The Minister also needs to tell the House how he will ensure that the houses on the Poolbeg site will be genuinely affordable. The National Asset Management Agency offered that land to the previous housing Minister, Eoghan Murphy, at a 50% discount. However, even when it would benefit his constituents, Mr. Murphy refused the offer. Instead, Ronan Group Real Estate purchased the site at a price significantly higher than the guide price. He is planning to build even more unaffordable build-to-rent apartments in the community. On the 570 affordable homes that are allocated in the plans, Dublin City Council has confirmed that there is no deal on the table as to how much Johnny Ronan's company will demand for those homes. In order to ensure its profit margin, it is highly likely that the Ronan Group Real Estate could seek up to €500,000 from Dublin City Council for each of those affordable homes. How is anyone from the community expected to be able to afford to buy? The Minister needs to seek an urgent meeting with Ronan Group Real Estate and insist that the affordable homes on the site will be genuinely affordable.

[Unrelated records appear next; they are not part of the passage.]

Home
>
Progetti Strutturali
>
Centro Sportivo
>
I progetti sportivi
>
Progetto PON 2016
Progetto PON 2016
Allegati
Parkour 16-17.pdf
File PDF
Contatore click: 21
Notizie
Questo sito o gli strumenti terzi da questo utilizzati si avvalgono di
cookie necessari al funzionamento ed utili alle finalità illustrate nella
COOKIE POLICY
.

The Government should make it very clear to Ronan Group Real Estate that there will be no bridge, and no funding allocated for such a bridge, unless there is a deal on affordability. Young people are putting their lives on hold because they are unable to afford to rent, they are unable to afford to buy, they are going through college getting highly educated, and they are looking at their future and asking what is the point in staying in this country when you cannot afford to leave your parents home? And that is if they are lucky enough to be able to stay in their parents' homes. The Government must double direct capital investment in social and affordable homes and start delivering for the people. We need to hear from the Minister about why he is ploughing ahead with the shared equity scheme and ignoring all of the warnings and how he will ensure that the affordable homes at the Poolbeg site will be genuinely affordable.